I have a friend, well, let's call her an acquaintance, I worked with ten years ago. She was popular and friendly; no ego, but also super-cool, with a sort of distant relationship to the rules of work. She used to float in, and then float out again as though she belonged to a slightly different universe and was merely tolerating the physics that bound the rest of us to our desks. I liked her.
Because she is who she is, she amassed thousands of friends on flipbook and rarely went on a blocking spree. And because I am who I am, I fell off her radar but not her friends list, and so, improbably, she's still there in my feed, ten years later. And although I have a tempestuous relationship with fizzlebook, it does show me her timeline every now and then. And it's interesting.
How does she do it? She seems to be living a sort of dream, travelling around the world in a camper van. A Danish beach here, a Sierra Leone jungle there, next she's in Surrey with a drone taking overhead photos like helicopter shots from 400ft, and then she's off somewhere else exotic. Ten years later and she's still floating around the globe with a sort of single, independent freedom. How does she do that?
More to the point, how do you get to be someone for whom the normal grinds of life no longer apply? How do you disconnect yourself from the chains the rest of us have to carry? How do you do that?
Yes it is possible that she's independently wealthy. But she didn't come across like that back in the day. Perhaps while I've been off flimpybook she started, grew and sold a business for an astronomical sum and now she's travelling the world? Hats-off, if that's the case.
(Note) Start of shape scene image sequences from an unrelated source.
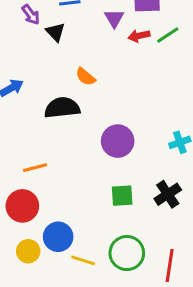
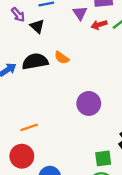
black semicircle: (62, 108) -> (35, 61), moved
green square: (122, 196) -> (103, 158), moved

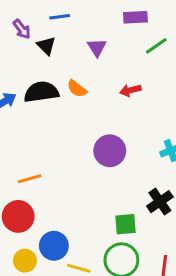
purple triangle: (80, 13) -> (97, 47), moved
red arrow: (99, 25) -> (130, 90), moved

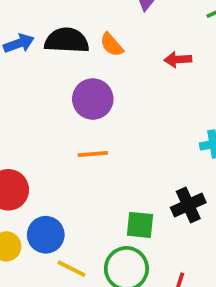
purple circle: (110, 151) -> (93, 99), moved
orange line: (30, 179) -> (93, 154), moved

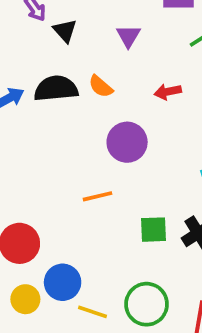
purple circle: (93, 99) -> (127, 142), moved
green square: (140, 225) -> (154, 230), moved

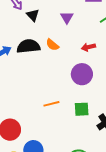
purple circle: (127, 142) -> (82, 74), moved
green square: (154, 230) -> (82, 109), moved

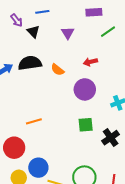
orange semicircle: (52, 45) -> (58, 70), moved
orange line: (51, 104) -> (34, 121), moved

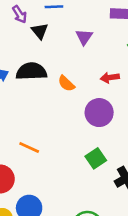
orange line: (34, 121) -> (29, 147), turned 35
green square: (86, 125) -> (96, 158), turned -35

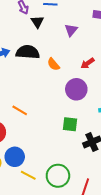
red arrow: (110, 78) -> (87, 63), turned -32
green square: (96, 158) -> (70, 124), turned 35

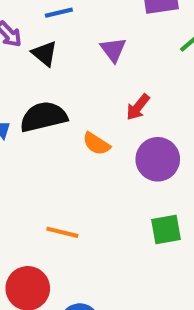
red arrow: (87, 63) -> (138, 107), moved
orange semicircle: (53, 64) -> (96, 144), moved

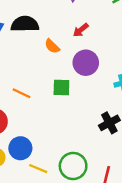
green square: (166, 229) -> (61, 87), moved

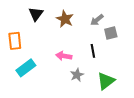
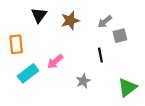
brown star: (65, 19) -> (70, 21), turned 30
pink arrow: (64, 56) -> (55, 62), moved, turned -49
green triangle: (106, 81) -> (127, 87), moved

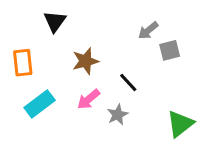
brown star: (70, 21) -> (85, 61), moved
black line: (100, 55) -> (128, 83), moved, turned -32
pink arrow: (55, 62) -> (89, 99), moved

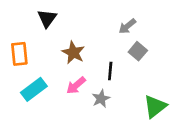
gray square: (170, 50) -> (138, 51), moved, turned -36
brown star: (85, 61) -> (73, 53), turned -30
black line: (128, 83) -> (110, 71), turned 48

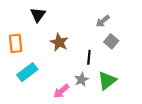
pink arrow: (76, 85) -> (61, 91), moved
green triangle: (155, 107) -> (107, 81), moved

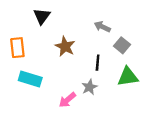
gray arrow: (103, 21) -> (102, 27), moved, turned 64
cyan rectangle: (27, 72) -> (30, 79), turned 54
green triangle: (107, 81) -> (128, 77), moved, turned 30

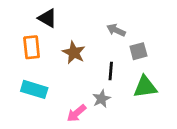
black triangle: (42, 16) -> (47, 18), turned -36
gray square: (122, 45) -> (138, 51), turned 35
orange rectangle: (17, 48) -> (32, 47), moved

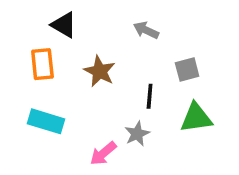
gray arrow: (116, 30) -> (146, 30), moved

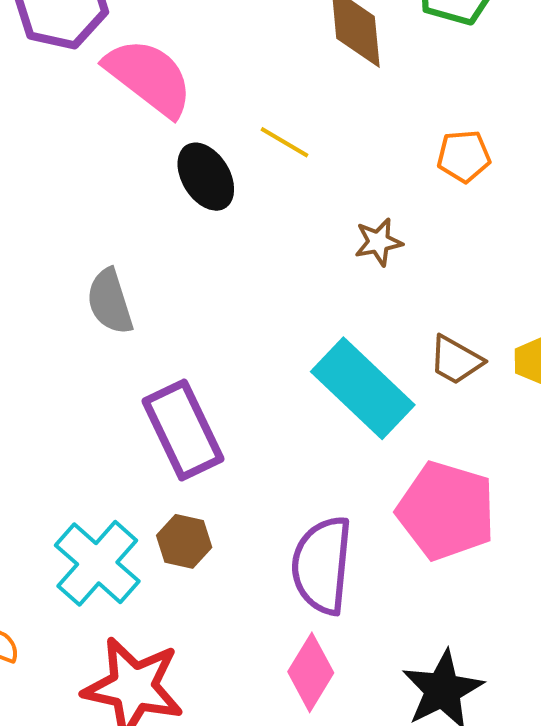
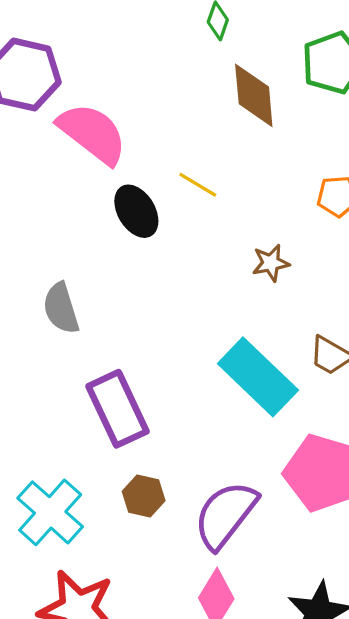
brown hexagon: (184, 541) -> (144, 496), moved
purple semicircle: (322, 565) -> (225, 515), turned 32

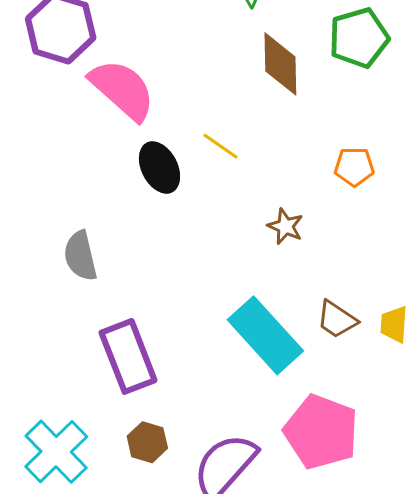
brown star: (271, 263) -> (285, 226), turned 30

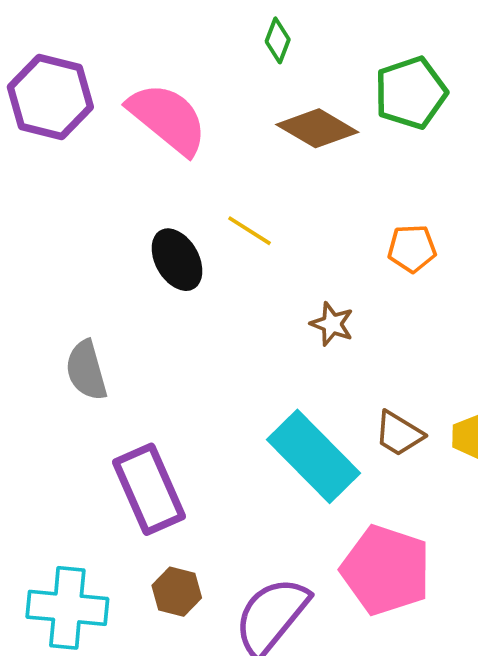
brown diamond: (280, 64) -> (317, 128), turned -56
pink semicircle: (122, 90) -> (168, 119), moved
cyan cross: (56, 452) -> (67, 608), turned -38

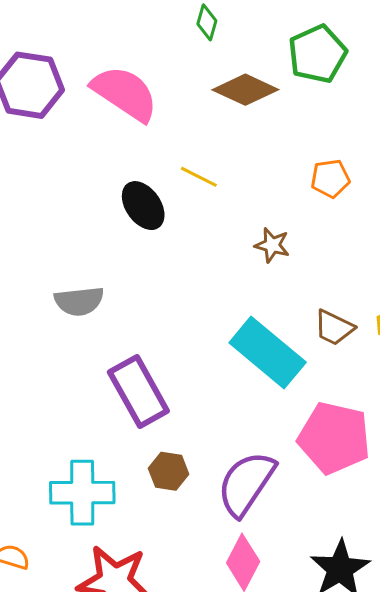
gray semicircle: (86, 370) -> (79, 301), turned -75

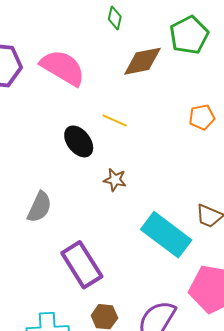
brown diamond: (245, 90) -> (143, 61), turned -33
brown star: (272, 245) -> (115, 180), moved
gray semicircle: (79, 301) -> (39, 207), turned -56

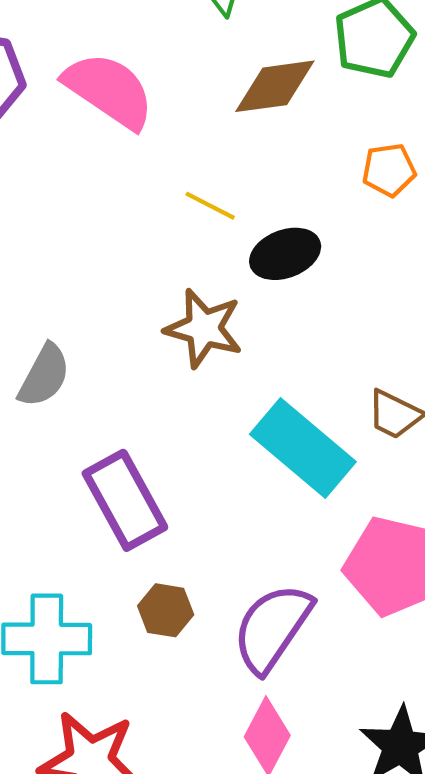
orange pentagon: (202, 117) -> (389, 170), moved
black ellipse: (79, 141) -> (285, 254), moved, turned -76
brown star: (115, 180) -> (204, 328), size x1.6

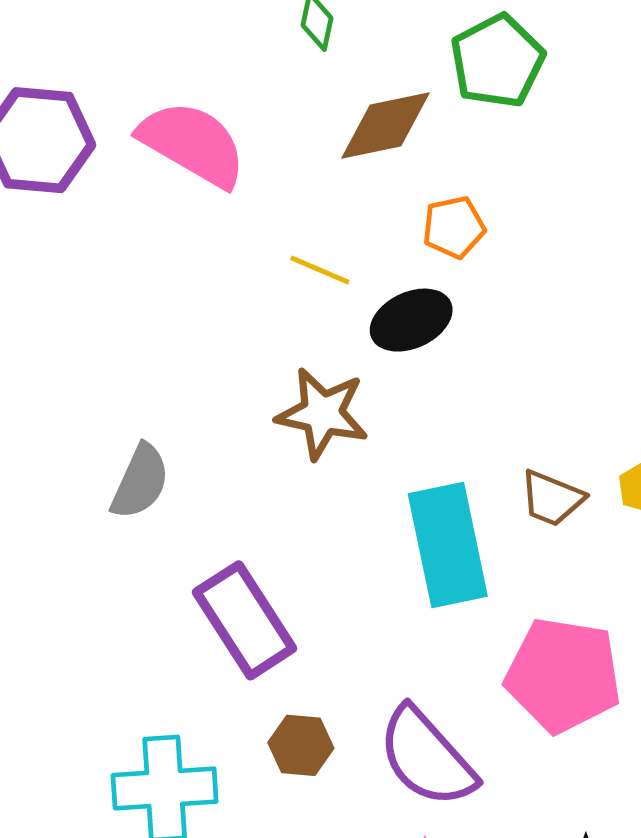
orange pentagon: (389, 170) -> (454, 227), moved
cyan rectangle: (303, 448) -> (448, 545), turned 42
purple semicircle: (272, 628) -> (427, 757), turned -72

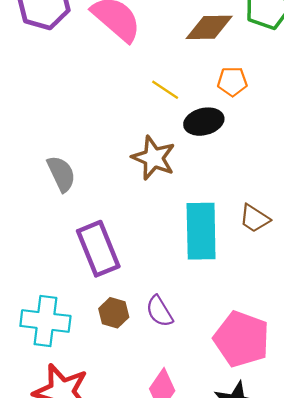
gray semicircle: (140, 482) -> (61, 174), turned -60
pink pentagon: (563, 675) -> (242, 339), moved
purple semicircle: (427, 757) -> (159, 311), moved, size x0.6

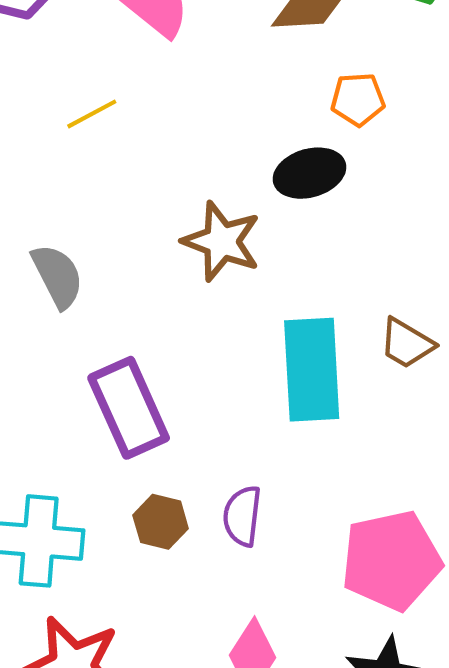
yellow line: (165, 90) -> (92, 114), moved, turned -60
purple semicircle: (159, 311) -> (242, 516), turned 40
pink pentagon: (242, 339) -> (391, 560), turned -30

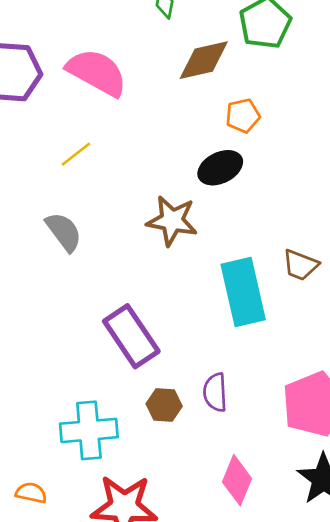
gray semicircle: (57, 276) -> (64, 232), moved

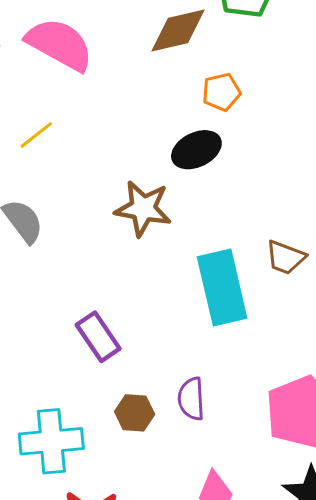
purple rectangle: (131, 336) -> (98, 337), size x0.7

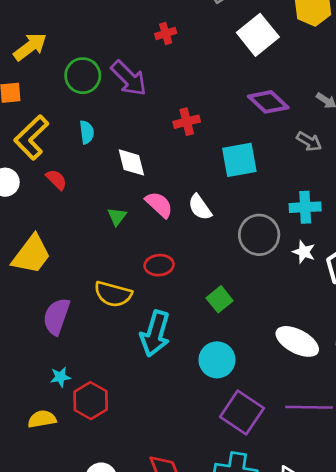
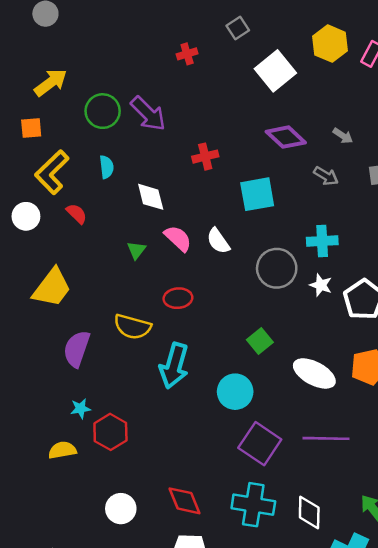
red cross: (166, 33) -> (187, 54), moved
green square: (220, 299) -> (260, 341), moved

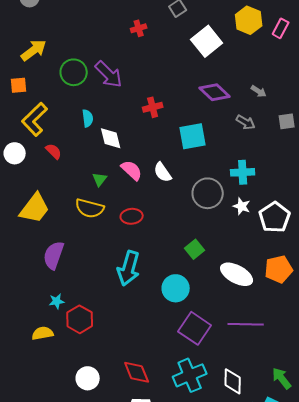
cyan semicircle: (107, 167) -> (88, 118), moved
yellow semicircle: (132, 327) -> (90, 208), moved
cyan cross: (253, 505) -> (190, 375), turned -32

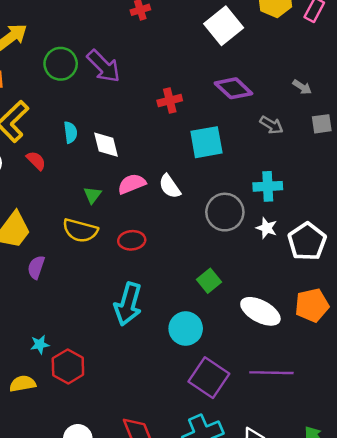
gray arrow: (259, 91) -> (302, 87), moved
red cross: (153, 107) -> (170, 101), moved
cyan semicircle: (88, 118) -> (70, 132), moved
pink semicircle: (132, 170) -> (132, 184), turned -65
purple semicircle: (54, 255) -> (36, 267), moved, size x0.7

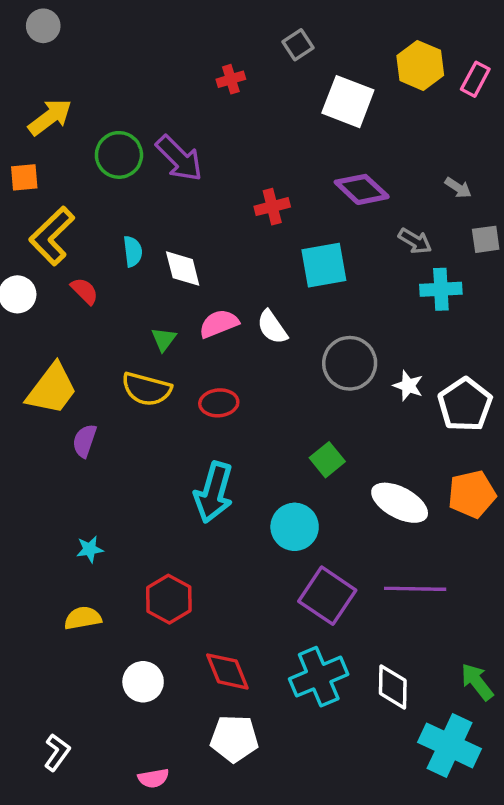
white square: (224, 26) -> (348, 102), turned -30
cyan cross: (268, 186) -> (441, 289), moved
red hexagon: (68, 367) -> (169, 599), moved
yellow semicircle: (23, 384) -> (83, 618), moved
Sure, that's not any of my business, but there is definitely something about the mindset of someone like that that I find compelling. Occasionally someone asks me what my dream job is and I pick either composer of movie scores or jingle writer or something like that, but really my heart wonders why I have to have a 'job' as my dream at all? And are we all like this?
I'm not saying I don't wish to work. I believe we're designed to do that. I think I just mean that so many of us get sucked in to this black hole of careers; we never stop to wonder what else we could do, and what else we could be. How could we work in a way that doesn't mean squeezing into tube trains, or sitting in front of screens? How could we organise ourselves so that there's more to life than shutting a laptop and relaxing with the TV, or engrossing ourselves in family drama so deeply, that that's all there is?
I'm not saying I want to bomb around Europe in a camper van either - though you bet I'd write about it forever if I did! No, I'm looking out of a rain-washed window, through tiny droplets that fell out of a grey sky. I'm lit by the glow of a work laptop that brings me glum news all round and even though I'm home and well, dry, I can't help thinking I'd like to be living a bit more freely somehow.